Nichtsdestotrotz sollen neue Atomkraftwerke bis 2045 als nachhaltig klassifiziert werden, wenn die ungeklärte Frage nach sicheren Endlagern bis spätestens 2050 geklärt ist. Im schlimmsten Fall bedeutete die Durchsetzung des Plans, dass in der Europäischen Union weitere Atomkraftwerke gebaut werden und tatsächlich nachhaltige Projekte das Nachsehen haben. Damit würde eine hochriskante Art der Stromerzeugung von höchster Stelle grüngewaschen.

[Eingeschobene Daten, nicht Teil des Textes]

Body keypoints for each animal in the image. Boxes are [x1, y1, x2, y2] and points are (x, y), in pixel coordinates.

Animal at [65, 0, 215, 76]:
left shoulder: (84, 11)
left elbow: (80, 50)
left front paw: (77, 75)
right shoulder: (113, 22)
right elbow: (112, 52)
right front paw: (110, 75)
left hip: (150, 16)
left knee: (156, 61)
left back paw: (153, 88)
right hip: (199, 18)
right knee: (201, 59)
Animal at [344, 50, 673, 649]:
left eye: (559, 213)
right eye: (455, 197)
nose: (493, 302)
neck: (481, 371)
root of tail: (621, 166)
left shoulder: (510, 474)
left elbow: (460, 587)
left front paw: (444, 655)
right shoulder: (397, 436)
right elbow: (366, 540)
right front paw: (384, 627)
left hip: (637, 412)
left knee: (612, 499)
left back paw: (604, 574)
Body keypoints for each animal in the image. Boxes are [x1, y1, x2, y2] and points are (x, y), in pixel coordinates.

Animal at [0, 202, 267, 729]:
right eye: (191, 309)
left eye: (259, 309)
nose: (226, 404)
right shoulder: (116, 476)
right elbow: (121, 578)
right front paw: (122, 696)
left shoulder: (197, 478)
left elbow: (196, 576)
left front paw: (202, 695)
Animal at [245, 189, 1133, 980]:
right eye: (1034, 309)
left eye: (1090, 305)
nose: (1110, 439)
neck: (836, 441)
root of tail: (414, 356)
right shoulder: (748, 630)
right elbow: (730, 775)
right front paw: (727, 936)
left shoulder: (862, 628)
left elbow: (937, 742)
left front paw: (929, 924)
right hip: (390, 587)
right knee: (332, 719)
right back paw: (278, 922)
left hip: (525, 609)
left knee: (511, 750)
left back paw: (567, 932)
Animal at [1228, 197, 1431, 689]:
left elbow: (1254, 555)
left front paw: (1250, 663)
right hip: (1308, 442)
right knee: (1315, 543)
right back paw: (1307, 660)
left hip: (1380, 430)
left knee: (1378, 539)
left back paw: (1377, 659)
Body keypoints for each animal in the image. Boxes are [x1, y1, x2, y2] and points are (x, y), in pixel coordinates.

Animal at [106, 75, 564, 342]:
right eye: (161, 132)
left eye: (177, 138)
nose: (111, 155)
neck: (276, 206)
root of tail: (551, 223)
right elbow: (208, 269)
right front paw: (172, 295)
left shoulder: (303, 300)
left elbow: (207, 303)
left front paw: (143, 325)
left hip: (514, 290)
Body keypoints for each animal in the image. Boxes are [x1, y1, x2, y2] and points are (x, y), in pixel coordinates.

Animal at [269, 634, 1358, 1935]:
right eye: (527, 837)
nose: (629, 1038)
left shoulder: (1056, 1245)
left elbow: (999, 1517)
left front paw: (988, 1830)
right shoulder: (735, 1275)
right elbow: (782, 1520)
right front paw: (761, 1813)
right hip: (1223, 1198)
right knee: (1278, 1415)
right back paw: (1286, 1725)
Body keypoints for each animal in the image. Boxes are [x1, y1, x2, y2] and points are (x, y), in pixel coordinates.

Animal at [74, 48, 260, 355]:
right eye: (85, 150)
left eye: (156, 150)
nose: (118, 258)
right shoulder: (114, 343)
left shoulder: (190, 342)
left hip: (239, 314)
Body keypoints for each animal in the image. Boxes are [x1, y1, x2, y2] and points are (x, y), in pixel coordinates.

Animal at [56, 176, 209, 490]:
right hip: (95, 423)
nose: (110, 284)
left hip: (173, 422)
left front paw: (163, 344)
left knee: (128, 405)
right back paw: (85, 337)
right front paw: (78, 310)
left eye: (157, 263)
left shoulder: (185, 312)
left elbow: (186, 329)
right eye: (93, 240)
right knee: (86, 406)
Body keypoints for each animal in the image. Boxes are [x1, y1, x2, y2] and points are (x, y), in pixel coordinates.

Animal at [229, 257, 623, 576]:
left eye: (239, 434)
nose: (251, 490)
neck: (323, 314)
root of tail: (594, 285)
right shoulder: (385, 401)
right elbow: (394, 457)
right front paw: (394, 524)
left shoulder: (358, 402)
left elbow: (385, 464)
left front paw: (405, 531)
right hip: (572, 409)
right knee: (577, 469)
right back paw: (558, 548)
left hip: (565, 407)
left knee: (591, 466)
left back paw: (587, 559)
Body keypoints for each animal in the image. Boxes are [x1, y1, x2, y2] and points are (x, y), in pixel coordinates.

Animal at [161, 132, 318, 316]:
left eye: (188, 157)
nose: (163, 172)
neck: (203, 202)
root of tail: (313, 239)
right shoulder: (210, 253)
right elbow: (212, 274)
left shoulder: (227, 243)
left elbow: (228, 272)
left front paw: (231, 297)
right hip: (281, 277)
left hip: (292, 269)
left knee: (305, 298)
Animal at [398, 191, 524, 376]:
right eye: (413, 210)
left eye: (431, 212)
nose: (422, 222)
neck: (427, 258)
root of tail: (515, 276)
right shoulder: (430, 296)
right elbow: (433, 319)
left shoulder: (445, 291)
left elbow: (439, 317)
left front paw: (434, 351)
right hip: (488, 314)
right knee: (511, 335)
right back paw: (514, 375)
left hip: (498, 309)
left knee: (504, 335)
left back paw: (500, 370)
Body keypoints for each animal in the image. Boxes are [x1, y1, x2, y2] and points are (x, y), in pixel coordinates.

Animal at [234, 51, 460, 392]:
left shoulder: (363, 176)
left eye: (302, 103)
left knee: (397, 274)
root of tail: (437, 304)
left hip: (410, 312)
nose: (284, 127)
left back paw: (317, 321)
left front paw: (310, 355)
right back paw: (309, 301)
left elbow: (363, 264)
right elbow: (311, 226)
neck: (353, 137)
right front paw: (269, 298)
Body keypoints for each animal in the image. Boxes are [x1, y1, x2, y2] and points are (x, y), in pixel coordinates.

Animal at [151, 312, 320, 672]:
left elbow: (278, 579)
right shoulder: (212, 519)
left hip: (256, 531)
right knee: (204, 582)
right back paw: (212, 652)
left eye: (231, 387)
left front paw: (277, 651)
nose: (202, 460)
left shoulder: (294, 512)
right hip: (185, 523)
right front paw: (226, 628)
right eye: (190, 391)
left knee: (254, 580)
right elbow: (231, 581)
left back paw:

...genausowenig wie Erdgas
Erdgas erursacht extrem klimaschädliche Methan- und CO2-Emissionen. Erdgaskraftwerke sind (unter Einbeziehung der Methanemissionen im Lebenszyklus) ebenso klimaschädlich wie Kohle. Eine Gas-Expertise von Aurora Energy Research zeigt klar: Durch die Einbeziehung von Gas in die Taxonomie kommt es absolut zu mehr Ausbau von Gas und damit mehr CO2 Emissionen. Es kommt zu einem “Lock-in” Effekt zum Nachteil von CO2 neutralen oder weniger emittierenden Alternativen. Und nicht zuletzt: Aufgrund der Funktionsweise der Strommärkte wird sowohl der Ausbau der Erneuerbaren Energien als auch der Ausbau von Speichertechnologien behindert
#NotMyTaxonomy
Was kann Deutschland dagegen tun?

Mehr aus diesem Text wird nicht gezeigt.